Speech/Language & Cerebral Dominance Flashcards
What percentage of people (without histories of epilepsy or brain injury) are right-handed?
How many demonstrate right hemispheric dominance?
How do these change following early brain damage? Why?
90%, decreases to about 80% with brain damage.
About 5% (more common among the left-handed), increases to around 20% with brain damage*.
Presumably, these changes occur due to destruction of the centers that originally controlled these processes.
*These numbers are across both groups and are approximate; focus on their relative magnitudes and the directions of their changes.
How is handedness measured?
How is cerebral dominance measured?
Inventories (questionnaires); seeing which hand one writes with.
fMRI, previously intracarotid amobarbital testing (Wada test)
What factors influence the level of laterality of cerebral dominance?
Age: Lateralization increases during puberty, then decreases.
Gender: Males MAY more lateralized than females.
What is a better predictor of cerebral dominance than handedness?
Below what age will (focal) brain damage not affect long-term language development? What other deficits are seen then?
Interestingly, family history of left-handedness may be more strongly predictive.
Below age 5. Prior to age 1, there will be generalized cognitive deficit. Between 1 and 5, there will be visual-spatial deficit (crowding).
Describe the four discussed speech disorders.
How are they different from language disorders?
Mutism: Absence of speech (may be intellectual, from anxiety, frontal lobe injury…)
Aphonia: Physical inability to vocalize (disruption of innervation)
Aphemia: Impaired articulation (can produce sounds)
Dysarthria: Impaired speech (eg slurring)
Speech disorders are malfunctions of the muscles of speech. Aphasias involve impairment of higher linguistic functions.
What factors are considered in evaluating language disorders (aphasias)?
How can you assess these criteria?
Fluency (words per utterance, grammar, prosody), Auditory comprehension, and repetition of speech.
Presenting a visual scene and asking the patient about it can facilitate assessment of these.
What are paraphrasias? In what conditions are they seen?
Why might emotional speech be preserved?
Substitutions of words for others (instead of “chair”: table or hair). Seen in Wernicke’s, Transcortical Sensory, and Conduction aphasias.
Apparently, this is handled by other brain regions.
Around what structure are most of the speech-related centers located?

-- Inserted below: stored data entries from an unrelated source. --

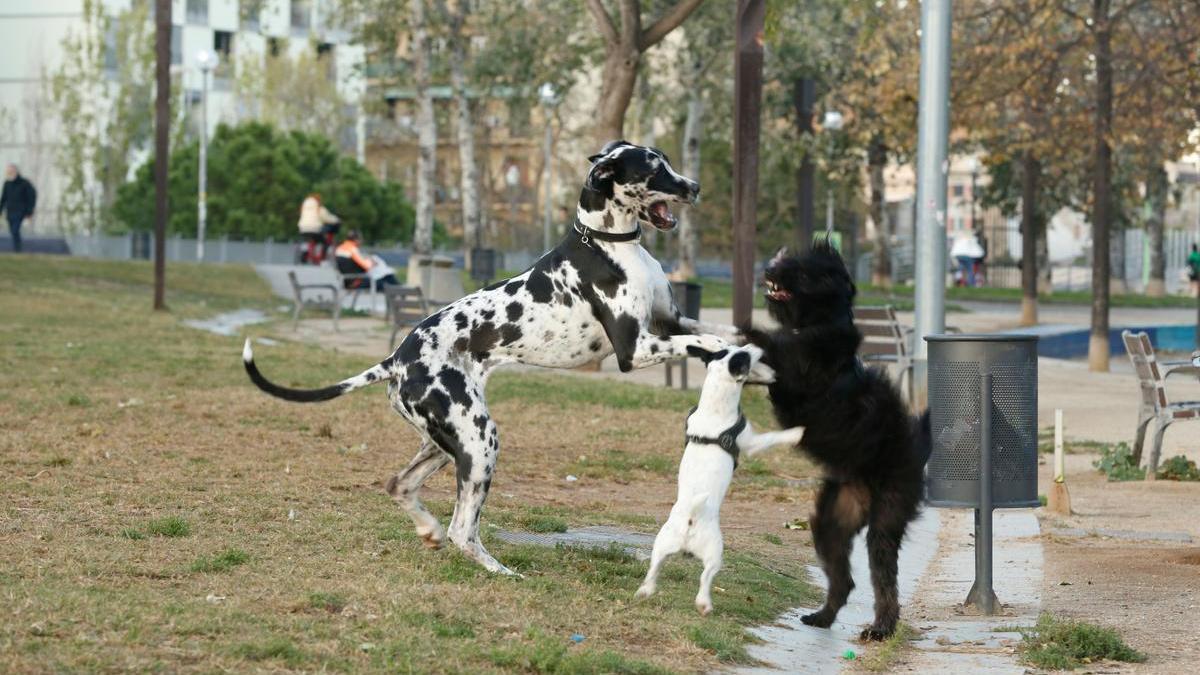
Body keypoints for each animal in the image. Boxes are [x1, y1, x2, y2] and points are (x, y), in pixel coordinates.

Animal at [242, 141, 729, 571]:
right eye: (653, 167)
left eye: (667, 160)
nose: (696, 186)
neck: (608, 243)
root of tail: (397, 359)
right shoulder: (636, 347)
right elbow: (706, 343)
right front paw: (723, 355)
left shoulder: (670, 323)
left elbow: (721, 331)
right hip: (478, 443)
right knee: (462, 529)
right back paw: (498, 569)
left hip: (445, 444)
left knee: (400, 486)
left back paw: (430, 532)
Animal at [638, 343, 806, 612]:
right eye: (745, 355)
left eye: (733, 348)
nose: (754, 344)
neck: (714, 404)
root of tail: (691, 520)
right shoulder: (752, 442)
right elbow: (772, 437)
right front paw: (797, 432)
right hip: (715, 553)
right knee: (705, 578)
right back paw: (704, 603)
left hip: (661, 545)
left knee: (654, 568)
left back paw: (646, 590)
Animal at [744, 242, 931, 638]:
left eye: (801, 270)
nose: (768, 269)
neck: (819, 323)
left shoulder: (791, 367)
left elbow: (759, 339)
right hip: (832, 519)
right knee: (843, 580)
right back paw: (823, 617)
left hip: (886, 517)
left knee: (883, 579)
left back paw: (882, 627)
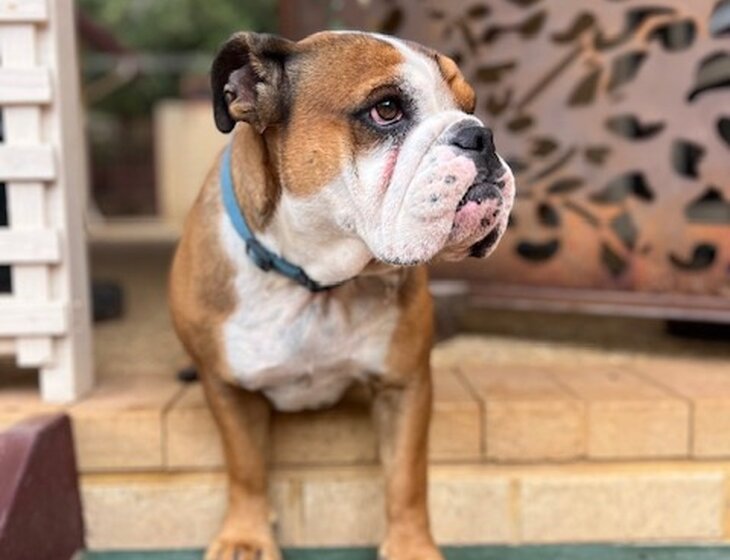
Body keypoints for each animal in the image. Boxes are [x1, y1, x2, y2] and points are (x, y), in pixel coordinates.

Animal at [170, 30, 515, 560]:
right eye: (386, 109)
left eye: (469, 106)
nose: (481, 135)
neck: (316, 280)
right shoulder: (228, 390)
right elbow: (245, 466)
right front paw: (246, 537)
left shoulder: (404, 385)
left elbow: (406, 477)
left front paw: (410, 546)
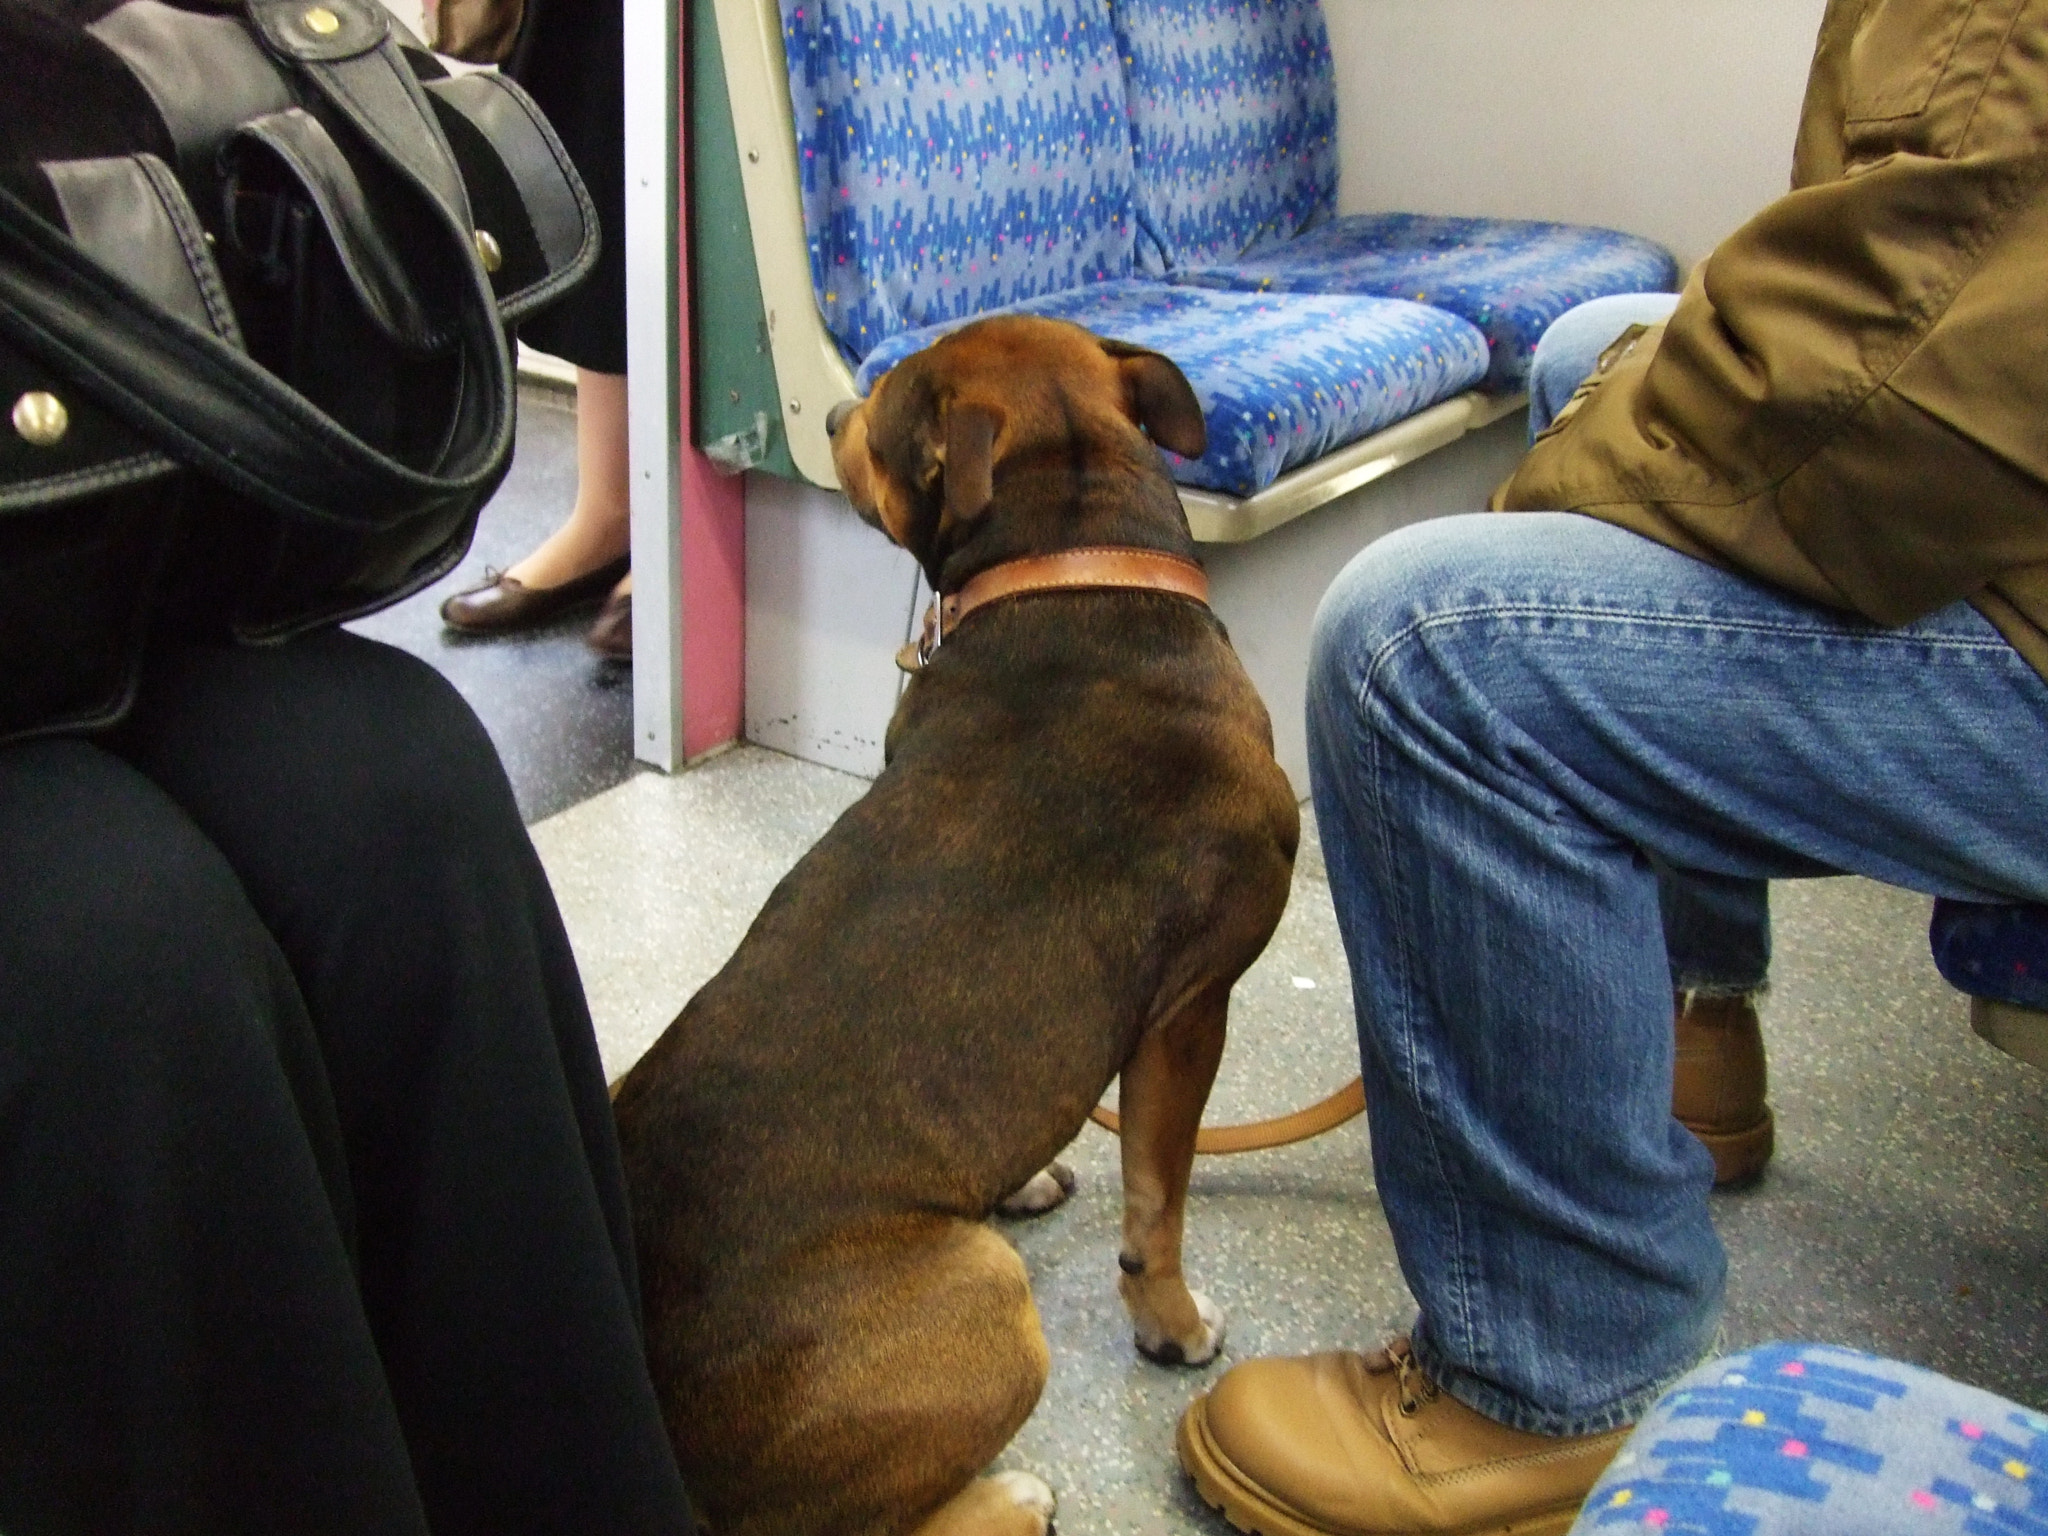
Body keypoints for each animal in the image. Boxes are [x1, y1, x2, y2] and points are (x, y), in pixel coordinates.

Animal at [614, 315, 1302, 1536]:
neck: (1071, 567)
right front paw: (1171, 1326)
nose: (838, 410)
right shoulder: (1189, 1014)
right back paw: (1011, 1496)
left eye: (881, 409)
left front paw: (1018, 1179)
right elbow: (1157, 1206)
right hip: (986, 1301)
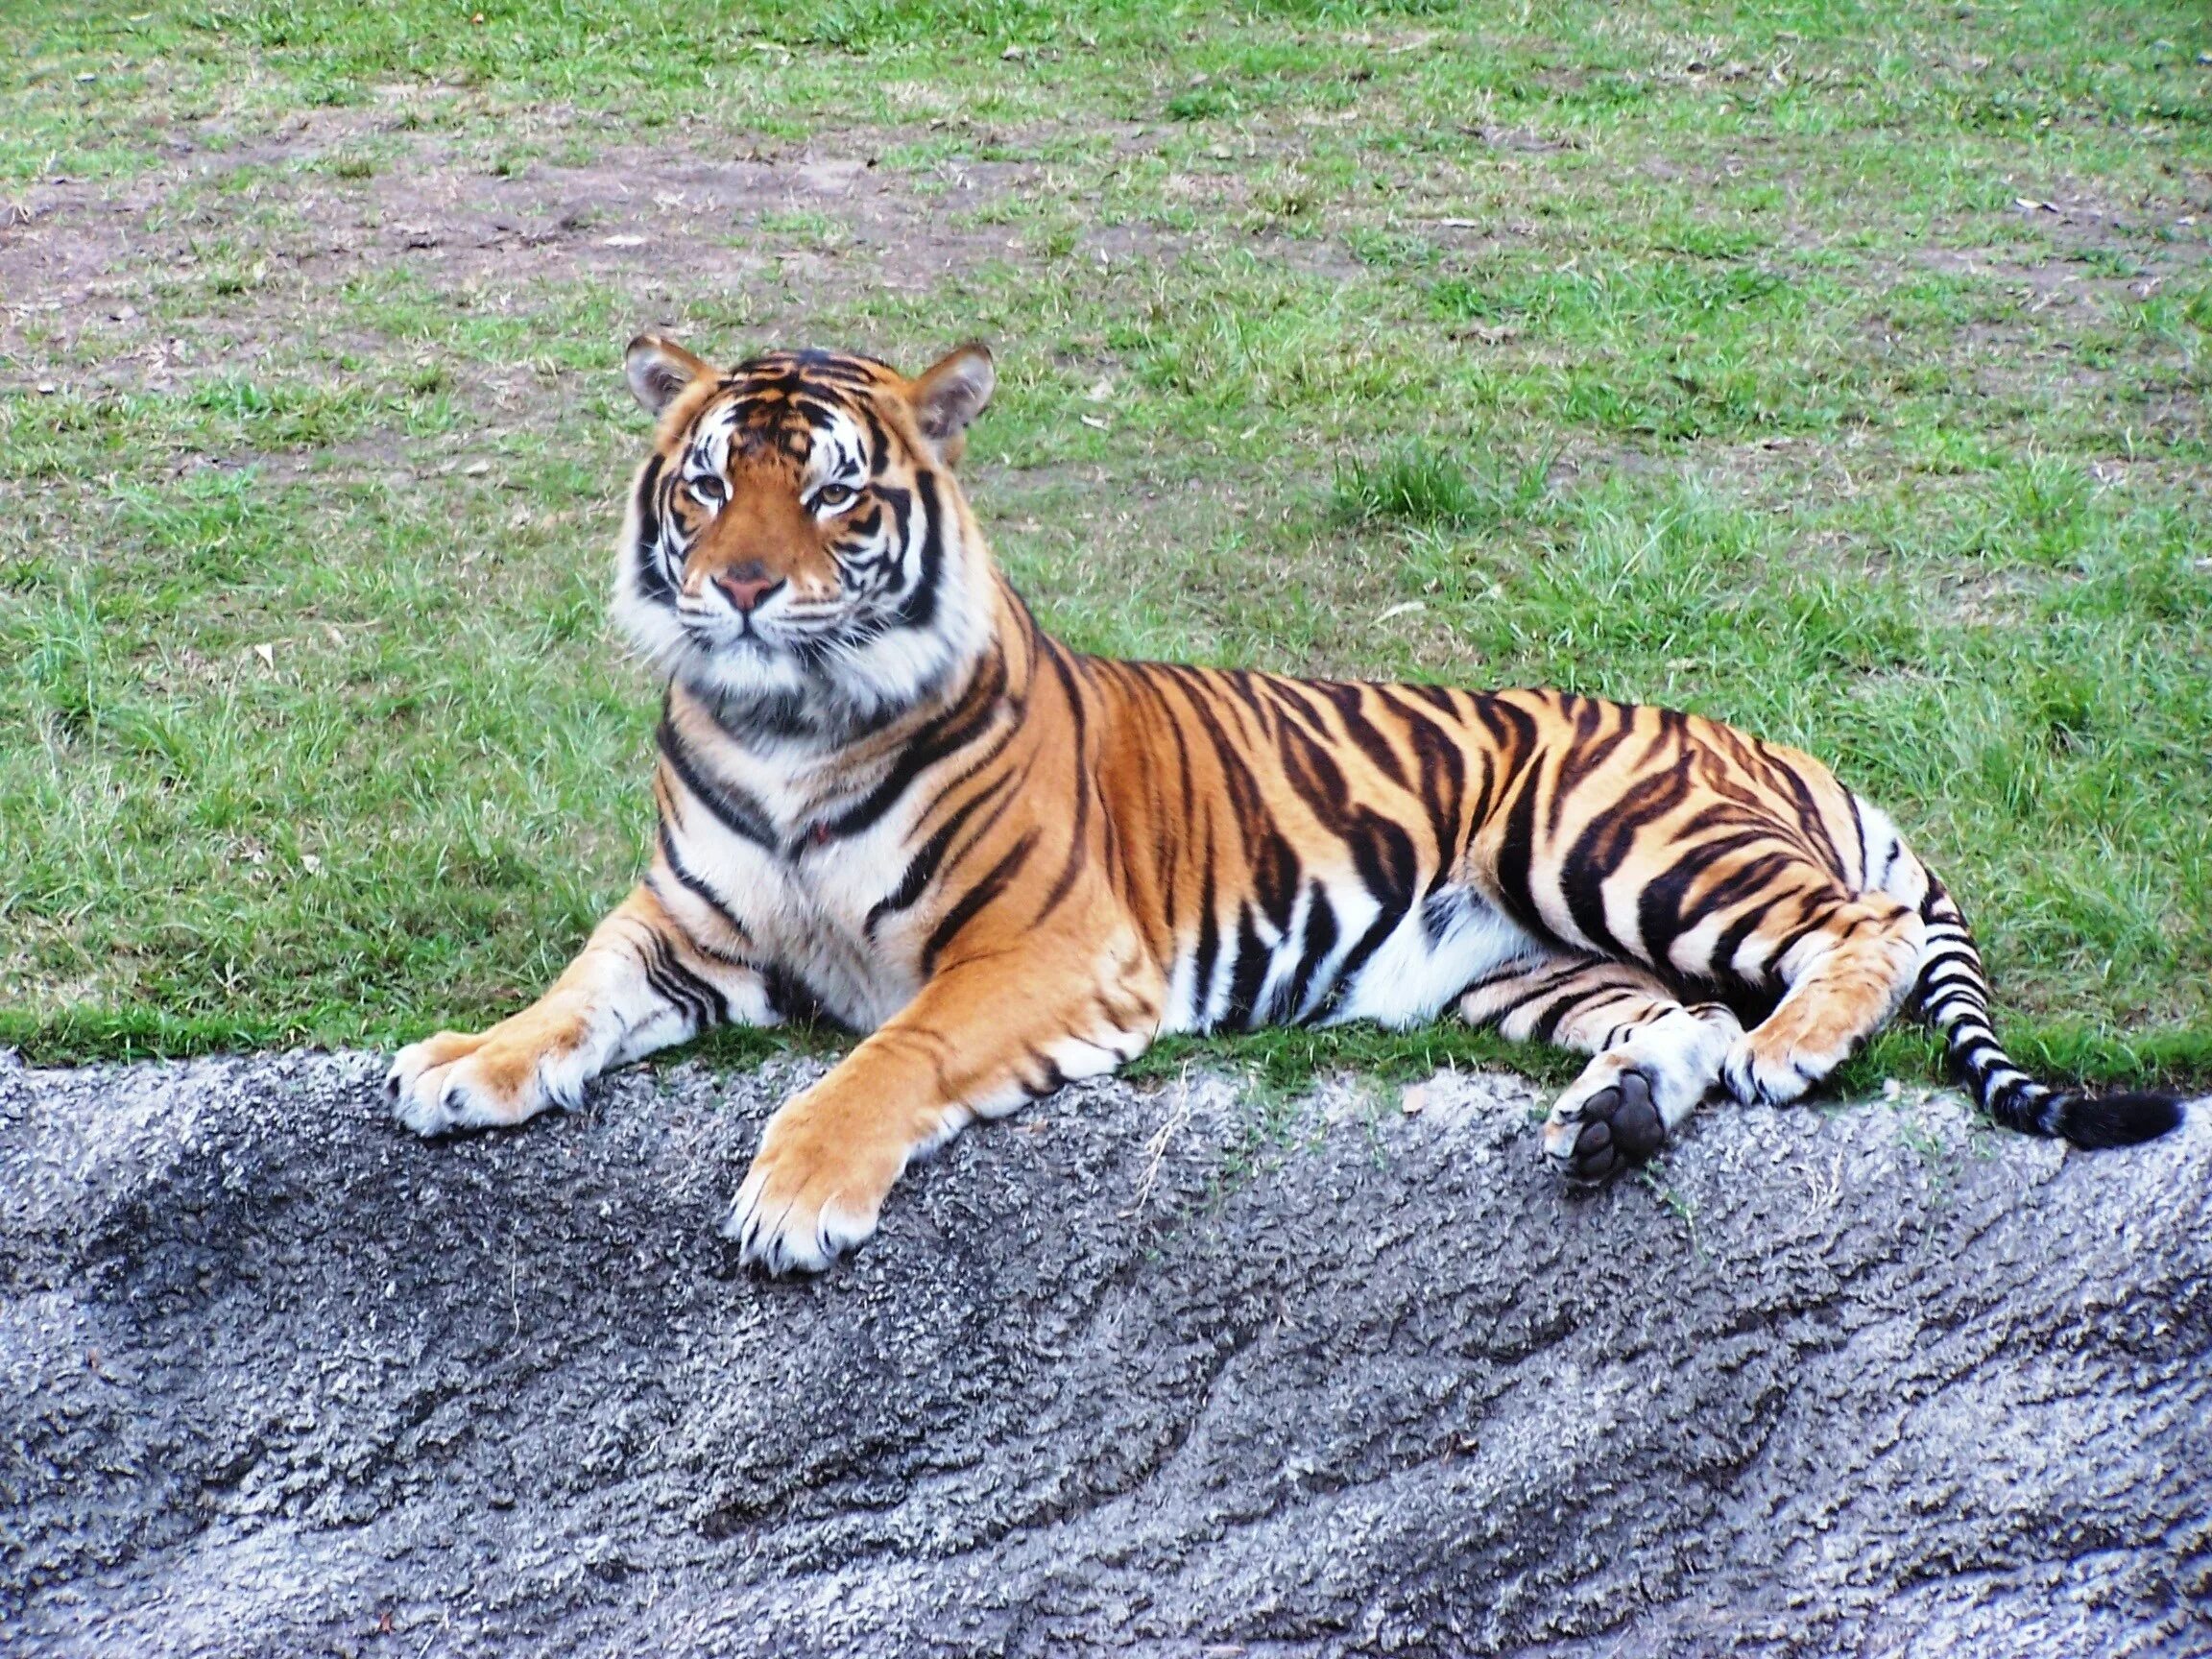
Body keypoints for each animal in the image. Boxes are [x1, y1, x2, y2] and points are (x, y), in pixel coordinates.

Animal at [389, 333, 2185, 1274]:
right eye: (705, 482)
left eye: (833, 492)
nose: (743, 587)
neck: (782, 721)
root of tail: (1777, 744)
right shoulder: (685, 924)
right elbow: (573, 987)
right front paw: (464, 1065)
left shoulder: (1041, 949)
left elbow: (890, 1055)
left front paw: (794, 1197)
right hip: (1524, 967)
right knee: (1674, 1020)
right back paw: (1615, 1115)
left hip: (1612, 838)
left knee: (1850, 931)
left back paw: (1794, 1042)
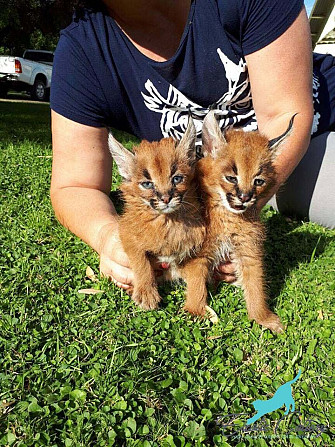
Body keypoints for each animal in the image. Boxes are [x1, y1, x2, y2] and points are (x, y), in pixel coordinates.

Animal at [196, 112, 298, 332]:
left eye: (258, 181)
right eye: (231, 178)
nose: (244, 197)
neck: (229, 217)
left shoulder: (248, 249)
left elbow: (255, 284)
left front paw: (262, 317)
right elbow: (196, 282)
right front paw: (199, 311)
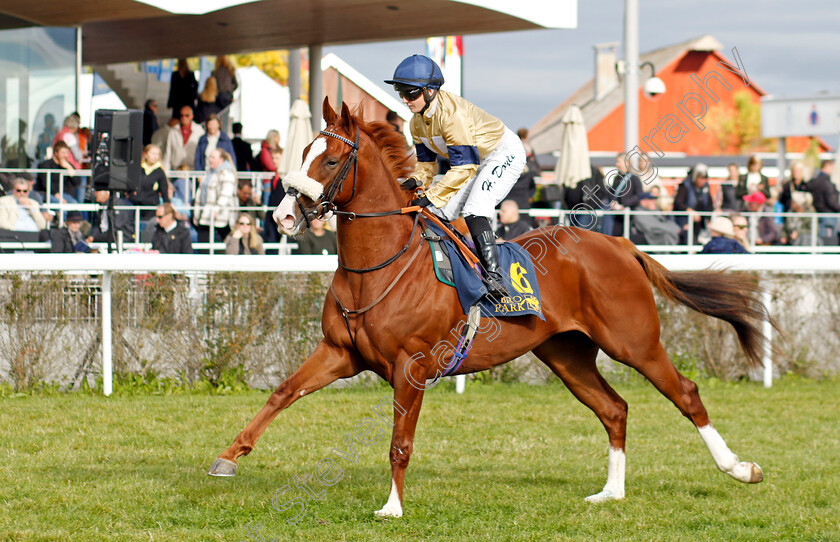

Name some of these areas.
What is the band of white matter that connects Broca’s and Wernicke’s areas?
The sylvian fissure. Consider Broca’s & Wernicke’s areas (articulation and storage/recognition), the temporal lobe (semantics), frontal lobe (language retrieval/initiation), and parietal (object recognition).
The arcuate fasciculus. IMPORTANT: A patient with sensory cortex loss can still repeat words back because of this connection.
Global Aphasia
What does it result from?
How are fluency, language comprehension, and repetition affected?
Global Aphasia
Results from lesion of both anterior and posterior speech regions.
All three are affected.
Isolation Aphasia
What does it result from?
How are fluency, language comprehension, and repetition affected?
Isolation Aphasia
Lesions of both motor and sensory regions, leaving core speech zones (Wernicke’s and Broca’s) intact.
Fluency lost, comprehension lost, but repetition okay.
Broca’s Aphasia
What does it result from?
How are fluency, language comprehension, and repetition affected?
Broca’s Aphasia
Lesion of Broca’s area on the dominant side (loss of motor component).
Fluency is lost (can’t initiate), comprehension OK, repetition lost.
Transcortical Motor Aphasia
What does it result from?
How are fluency, language comprehension, and repetition affected?
Transcortical Motor Aphasia
Lesion of the premotor region or SMA. Patient can’t initiate speech.
Fluency lost, comprehension & repetition OK.
Wernicke’s Aphasia
What does it result from?
How are fluency, language comprehension, and repetition affected?
Wernicke’s Aphasia
Lesion of Wernicke’s area on the dominant side. Patient can speak, but only produces gibberish.
Fluency OK, comprehension & repetition lost.
Transcortical Sensory Aphasia
What does it result from?
How are fluency, language comprehension, and repetition affected?
Transcortical Sensory Aphasia
Lesions of the angular gyrus or posterior/inferior temporal lobule.
Fluency and repetition OK, comprehension lost.
Conduction Aphasia
What does it result from?
How are fluency, language comprehension, and repetition affected?
Conduction Aphasia
Damage to the arcuate fasciculus.
Fluency and comprehension OK, but repetition lost.